Jets CEO wants better results, but playoff mandate is 'counterproductive'

FLORHAM PARK, N.J. -- New York Jets CEO Christopher Johnson reiterated that there's no playoff mandate for coach Todd Bowles and general manager Mike Maccagnan, who have failed to reach the postseason in their three seasons together, but Johnson expects better results than last season.

"We were a team to be reckoned with last year," Johnson said Wednesday. "I think we will be this year, too. Maybe more so."

In 2017, the Jets finished 5-11 for the second straight year, but they were more competitive than many expected.

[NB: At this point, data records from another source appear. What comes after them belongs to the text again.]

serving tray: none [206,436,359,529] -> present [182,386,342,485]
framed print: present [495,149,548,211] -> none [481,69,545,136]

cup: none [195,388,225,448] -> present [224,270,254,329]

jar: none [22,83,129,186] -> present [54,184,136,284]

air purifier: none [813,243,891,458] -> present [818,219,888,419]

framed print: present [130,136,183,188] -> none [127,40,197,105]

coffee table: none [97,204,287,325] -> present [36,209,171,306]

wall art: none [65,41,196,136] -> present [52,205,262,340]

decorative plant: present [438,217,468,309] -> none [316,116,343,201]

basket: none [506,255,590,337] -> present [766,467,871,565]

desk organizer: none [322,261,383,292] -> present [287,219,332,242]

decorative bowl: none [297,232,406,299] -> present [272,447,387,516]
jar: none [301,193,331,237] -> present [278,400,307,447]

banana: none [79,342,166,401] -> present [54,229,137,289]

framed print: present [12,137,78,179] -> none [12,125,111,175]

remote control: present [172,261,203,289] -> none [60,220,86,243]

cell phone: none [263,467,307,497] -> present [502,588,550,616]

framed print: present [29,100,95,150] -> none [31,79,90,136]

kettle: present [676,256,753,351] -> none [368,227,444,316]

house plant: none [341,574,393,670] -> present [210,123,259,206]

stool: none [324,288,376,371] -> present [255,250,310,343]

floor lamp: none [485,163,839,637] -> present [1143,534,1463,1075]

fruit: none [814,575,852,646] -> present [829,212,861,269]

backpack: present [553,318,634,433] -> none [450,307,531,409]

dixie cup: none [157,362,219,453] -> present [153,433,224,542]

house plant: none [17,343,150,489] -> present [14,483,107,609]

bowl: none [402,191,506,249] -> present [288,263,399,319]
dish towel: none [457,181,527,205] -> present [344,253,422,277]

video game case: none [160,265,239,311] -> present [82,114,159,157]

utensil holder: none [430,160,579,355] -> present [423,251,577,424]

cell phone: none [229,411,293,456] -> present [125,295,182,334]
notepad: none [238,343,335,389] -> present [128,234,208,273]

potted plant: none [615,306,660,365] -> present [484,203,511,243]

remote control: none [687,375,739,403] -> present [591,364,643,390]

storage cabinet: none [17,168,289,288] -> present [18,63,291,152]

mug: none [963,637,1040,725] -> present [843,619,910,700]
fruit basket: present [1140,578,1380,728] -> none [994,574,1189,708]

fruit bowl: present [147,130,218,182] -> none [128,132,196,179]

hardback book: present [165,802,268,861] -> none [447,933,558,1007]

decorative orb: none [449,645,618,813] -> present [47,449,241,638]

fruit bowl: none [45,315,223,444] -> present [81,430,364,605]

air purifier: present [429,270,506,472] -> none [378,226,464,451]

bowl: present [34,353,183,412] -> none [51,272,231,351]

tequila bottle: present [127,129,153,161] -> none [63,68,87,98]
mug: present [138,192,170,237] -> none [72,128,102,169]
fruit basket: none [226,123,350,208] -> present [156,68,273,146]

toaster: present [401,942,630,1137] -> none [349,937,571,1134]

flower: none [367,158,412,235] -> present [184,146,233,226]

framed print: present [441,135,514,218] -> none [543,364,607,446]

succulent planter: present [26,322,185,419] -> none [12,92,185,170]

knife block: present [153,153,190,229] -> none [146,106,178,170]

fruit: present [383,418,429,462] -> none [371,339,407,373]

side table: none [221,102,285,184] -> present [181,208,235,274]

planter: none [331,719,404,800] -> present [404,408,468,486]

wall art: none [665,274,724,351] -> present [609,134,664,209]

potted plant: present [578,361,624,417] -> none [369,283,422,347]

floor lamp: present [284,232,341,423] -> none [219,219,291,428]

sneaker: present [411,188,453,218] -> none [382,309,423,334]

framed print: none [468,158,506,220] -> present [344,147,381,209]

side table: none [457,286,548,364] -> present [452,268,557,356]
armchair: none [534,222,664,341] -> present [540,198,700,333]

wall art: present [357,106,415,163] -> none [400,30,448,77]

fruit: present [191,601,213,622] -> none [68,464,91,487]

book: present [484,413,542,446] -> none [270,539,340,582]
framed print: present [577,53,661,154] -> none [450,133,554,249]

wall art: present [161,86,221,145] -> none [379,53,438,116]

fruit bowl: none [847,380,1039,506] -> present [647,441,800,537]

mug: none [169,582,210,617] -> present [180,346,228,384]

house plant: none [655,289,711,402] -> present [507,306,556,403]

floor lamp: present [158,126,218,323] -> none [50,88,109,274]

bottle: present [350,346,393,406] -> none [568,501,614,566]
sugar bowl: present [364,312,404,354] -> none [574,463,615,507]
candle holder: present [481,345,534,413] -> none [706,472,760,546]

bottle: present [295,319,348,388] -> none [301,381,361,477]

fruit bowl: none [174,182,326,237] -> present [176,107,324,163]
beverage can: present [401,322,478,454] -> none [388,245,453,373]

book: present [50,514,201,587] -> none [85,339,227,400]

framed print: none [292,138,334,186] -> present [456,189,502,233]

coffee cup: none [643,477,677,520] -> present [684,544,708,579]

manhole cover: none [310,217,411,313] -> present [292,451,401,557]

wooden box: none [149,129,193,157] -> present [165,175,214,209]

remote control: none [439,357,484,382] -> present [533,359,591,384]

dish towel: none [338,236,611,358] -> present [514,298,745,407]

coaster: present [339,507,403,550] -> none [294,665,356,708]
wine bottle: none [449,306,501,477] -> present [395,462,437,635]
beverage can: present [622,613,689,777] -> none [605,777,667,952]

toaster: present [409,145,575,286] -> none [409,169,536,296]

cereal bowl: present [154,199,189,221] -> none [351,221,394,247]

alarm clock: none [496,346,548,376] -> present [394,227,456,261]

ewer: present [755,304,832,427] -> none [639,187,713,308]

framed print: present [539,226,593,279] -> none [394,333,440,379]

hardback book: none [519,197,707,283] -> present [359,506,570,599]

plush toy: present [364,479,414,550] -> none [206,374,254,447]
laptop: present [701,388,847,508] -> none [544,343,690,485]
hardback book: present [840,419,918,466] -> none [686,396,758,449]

It also was their seventh consecutive season out of the playoffs, the third-longest drought in the NFL.

Still, Johnson said it would be "counterproductive" to issue a playoff ultimatum for Bowles and Maccagnan, both of whom received two-year contract extensions at the end of last season.

The Jets opened the season with a 48-17 road win against the Detroit Lions on Monday Night Football, creating a buzz among fans.

Johnson said he expects the team to be better than last season.

"Time will tell," he said. "I think this looks like a good team, I really do."

Johnson didn't say it directly, but next season is when the organization expects to make a major push. As he noted, they will have the most cap room in the league, and there will be "some interesting free agents" in 2019.

"Maybe expectations should ramp up [next year]," Johnson said. "For right now, I think this team is advancing. I'm happy with what I see so far."

Johnson is thrilled with rookie quarterback Sam Darnold, who rebounded Monday night after throwing a pick-six on his first NFL pass. He was in an elevator at Ford Field at the time of the interception -- he heard the huge roar -- and his "heart sank" when he saw the replay. However, Johnson said he never doubted the rookie's ability to bounce back.

He said the St. Patrick's Day trade with the Indianapolis Colts, which yielded Darnold after they moved up three spots in the draft, was pivotal.

"[It was] maybe the most important decision the organization has made in a long time," Johnson said. "I mean, certainly years."

After the draft, Johnson said the decision to pick Darnold would be remembered 20 years from now as a franchise-altering move. On Wednesday, he walked back those comments, saying, "I was maybe a little more enthusiastic than I should've been, and things got away from me."

Clearly, he's still smitten with Darnold, especially after his memorable debut.

"Sam has an amazing ability to put adversity behind him," Johnson said. "When something goes wrong, he quickly pivots to what's next. I had great faith in him, even after the pick-six. I thought, 'He's been punched in the face, let's see how he responds. I think he's going to rebound.' I did not lose heart entirely."

Johnson has been running the franchise for 13 months, replacing owner and older brother Woody Johnson, who is serving as the U.S. ambassador to the United Kingdom. Christopher said he'd like to remain with the organization in a key role when his brother's appointment ends in two years.